Reading text.
Director General of Provincial Armed Constabulary
- In office 22 April 2017 – 6 June 2017
- Preceded by: Office established
- Succeeded by: Office abolished

Director General of Uttar Pradesh Police
- In office 1 January 2016 – 21 April 2017
- Preceded by: Jagmohan Yadav
- Succeeded by: Sulkhan Singh

Personal details
- Born: 15 March 1960 (age 66) Patna, Bihar
- Education: St Stephen's College, Delhi University
- Occupation: IPS officer
- Awards: President's Police Medal for Distinguished Service Police Medal for Meritorious Service 50th Anniversary Independence Medal

= Javeed Ahmad =

Indian police officer

Javed Ahmad is a 1984 batch retired Indian Police Service (IPS) officer of Uttar Pradesh cadre.

== Education ==
Ahmad has graduate and postgraduate degrees in history (BA and MA) from St. Stephen's College, Delhi.

Available data.
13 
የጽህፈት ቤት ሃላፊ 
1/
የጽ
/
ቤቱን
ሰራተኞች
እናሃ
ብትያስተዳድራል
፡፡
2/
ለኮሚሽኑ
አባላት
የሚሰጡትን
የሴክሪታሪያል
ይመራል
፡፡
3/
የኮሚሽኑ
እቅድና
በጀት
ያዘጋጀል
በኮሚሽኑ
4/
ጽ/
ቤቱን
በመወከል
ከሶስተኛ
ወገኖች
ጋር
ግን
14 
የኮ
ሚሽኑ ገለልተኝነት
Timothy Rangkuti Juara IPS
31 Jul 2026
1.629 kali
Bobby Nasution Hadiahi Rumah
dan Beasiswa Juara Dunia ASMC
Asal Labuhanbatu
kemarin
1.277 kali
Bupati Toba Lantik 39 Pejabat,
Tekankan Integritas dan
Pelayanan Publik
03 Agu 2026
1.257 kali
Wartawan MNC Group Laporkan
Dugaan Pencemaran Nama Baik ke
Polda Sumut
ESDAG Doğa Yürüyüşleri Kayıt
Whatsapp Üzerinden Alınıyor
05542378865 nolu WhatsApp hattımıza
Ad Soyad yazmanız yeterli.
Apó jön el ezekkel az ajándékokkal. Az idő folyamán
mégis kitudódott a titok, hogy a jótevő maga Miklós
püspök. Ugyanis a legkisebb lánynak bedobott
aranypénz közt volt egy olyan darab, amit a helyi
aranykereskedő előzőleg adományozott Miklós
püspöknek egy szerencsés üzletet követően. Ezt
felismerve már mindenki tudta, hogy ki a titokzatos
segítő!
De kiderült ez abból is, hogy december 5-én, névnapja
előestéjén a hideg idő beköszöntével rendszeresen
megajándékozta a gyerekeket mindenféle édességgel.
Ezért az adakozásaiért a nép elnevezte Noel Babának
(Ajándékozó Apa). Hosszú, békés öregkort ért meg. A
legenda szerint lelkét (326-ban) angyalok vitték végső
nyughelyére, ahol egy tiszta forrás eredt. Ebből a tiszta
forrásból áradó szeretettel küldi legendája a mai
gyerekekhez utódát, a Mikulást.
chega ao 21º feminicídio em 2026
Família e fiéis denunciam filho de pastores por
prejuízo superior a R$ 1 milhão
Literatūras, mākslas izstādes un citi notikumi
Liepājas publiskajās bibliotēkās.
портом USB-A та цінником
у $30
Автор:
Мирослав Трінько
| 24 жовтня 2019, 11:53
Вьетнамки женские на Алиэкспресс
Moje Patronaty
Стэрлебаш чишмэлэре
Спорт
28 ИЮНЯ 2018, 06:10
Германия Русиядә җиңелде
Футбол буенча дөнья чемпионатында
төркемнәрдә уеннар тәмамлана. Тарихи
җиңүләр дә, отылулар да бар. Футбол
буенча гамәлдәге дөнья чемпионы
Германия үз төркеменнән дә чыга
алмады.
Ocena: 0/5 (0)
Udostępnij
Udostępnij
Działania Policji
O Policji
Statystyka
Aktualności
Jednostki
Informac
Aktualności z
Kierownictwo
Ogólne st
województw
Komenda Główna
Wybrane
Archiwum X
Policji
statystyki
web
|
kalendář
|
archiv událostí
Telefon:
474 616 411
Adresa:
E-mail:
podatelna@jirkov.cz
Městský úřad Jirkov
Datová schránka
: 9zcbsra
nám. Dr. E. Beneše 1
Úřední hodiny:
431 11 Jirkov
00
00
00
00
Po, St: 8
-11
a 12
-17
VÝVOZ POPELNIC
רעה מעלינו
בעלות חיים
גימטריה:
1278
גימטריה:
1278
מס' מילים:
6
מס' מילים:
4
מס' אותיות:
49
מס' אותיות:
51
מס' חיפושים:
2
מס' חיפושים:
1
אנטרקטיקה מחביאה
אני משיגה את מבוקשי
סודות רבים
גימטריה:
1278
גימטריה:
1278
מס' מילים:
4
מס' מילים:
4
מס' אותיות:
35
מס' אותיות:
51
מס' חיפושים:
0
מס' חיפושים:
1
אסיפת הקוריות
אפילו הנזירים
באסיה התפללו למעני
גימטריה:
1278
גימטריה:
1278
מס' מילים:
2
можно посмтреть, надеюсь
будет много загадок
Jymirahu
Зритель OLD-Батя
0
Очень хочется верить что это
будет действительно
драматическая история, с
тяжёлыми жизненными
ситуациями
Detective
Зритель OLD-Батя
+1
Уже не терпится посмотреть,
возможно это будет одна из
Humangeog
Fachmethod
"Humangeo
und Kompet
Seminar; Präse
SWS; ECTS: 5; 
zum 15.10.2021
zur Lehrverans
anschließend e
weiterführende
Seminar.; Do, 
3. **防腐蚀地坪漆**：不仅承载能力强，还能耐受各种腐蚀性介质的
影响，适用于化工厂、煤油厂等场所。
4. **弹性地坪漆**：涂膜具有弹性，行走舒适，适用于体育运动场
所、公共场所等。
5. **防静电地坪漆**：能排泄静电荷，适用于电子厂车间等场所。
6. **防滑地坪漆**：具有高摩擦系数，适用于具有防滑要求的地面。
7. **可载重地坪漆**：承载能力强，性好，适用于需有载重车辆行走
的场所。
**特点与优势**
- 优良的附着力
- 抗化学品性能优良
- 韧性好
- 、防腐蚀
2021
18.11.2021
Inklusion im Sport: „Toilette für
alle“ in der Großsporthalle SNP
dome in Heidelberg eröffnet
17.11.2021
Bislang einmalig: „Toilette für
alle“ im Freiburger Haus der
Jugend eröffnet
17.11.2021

Actions to take.
A: Copy the records from their first line through the line containing "De kiderült ez", including both of those lines.
B: Continue the biography of the police officer Javed Ahmad from the point where it stops.
The text and the records have no connection to each other.

Answers to this exercise.
A:
13 
የጽህፈት ቤት ሃላፊ 
1/
የጽ
/
ቤቱን
ሰራተኞች
እናሃ
ብትያስተዳድራል
፡፡
2/
ለኮሚሽኑ
አባላት
የሚሰጡትን
የሴክሪታሪያል
ይመራል
፡፡
3/
የኮሚሽኑ
እቅድና
በጀት
ያዘጋጀል
በኮሚሽኑ
4/
ጽ/
ቤቱን
በመወከል
ከሶስተኛ
ወገኖች
ጋር
ግን
14 
የኮ
ሚሽኑ ገለልተኝነት
Timothy Rangkuti Juara IPS
31 Jul 2026
1.629 kali
Bobby Nasution Hadiahi Rumah
dan Beasiswa Juara Dunia ASMC
Asal Labuhanbatu
kemarin
1.277 kali
Bupati Toba Lantik 39 Pejabat,
Tekankan Integritas dan
Pelayanan Publik
03 Agu 2026
1.257 kali
Wartawan MNC Group Laporkan
Dugaan Pencemaran Nama Baik ke
Polda Sumut
ESDAG Doğa Yürüyüşleri Kayıt
Whatsapp Üzerinden Alınıyor
05542378865 nolu WhatsApp hattımıza
Ad Soyad yazmanız yeterli.
Apó jön el ezekkel az ajándékokkal. Az idő folyamán
mégis kitudódott a titok, hogy a jótevő maga Miklós
püspök. Ugyanis a legkisebb lánynak bedobott
aranypénz közt volt egy olyan darab, amit a helyi
aranykereskedő előzőleg adományozott Miklós
püspöknek egy szerencsés üzletet követően. Ezt
felismerve már mindenki tudta, hogy ki a titokzatos
segítő!
De kiderült ez abból is, hogy december 5-én, névnapja

B:
==Career==
Ahmad has served in various key positions for both the Uttar Pradesh Government (Police) and Union government. He has served as the director general of Uttar Pradesh Police, director general of Provincial Armed Constabulary, director general of Uttar Pradesh Government Railway Police, inspector general/secretary in the Department of Home and Confidential of the Uttar Pradesh Government, inspector general of the Central Zone of Provincial Armed Constabulary, deputy inspector general of Mirzapur range, and district senior superintendent of police/superintendent of police of Jaunpur, Balia, Ghazipur and Pauri Garhwal districts in the Uttar Pradesh government. He has served as the director of NICFS (in the rank of director general), joint director of CBI (in the rank of inspector general), deputy inspector general in CBI, and superintendent of police in CBI in the Union government.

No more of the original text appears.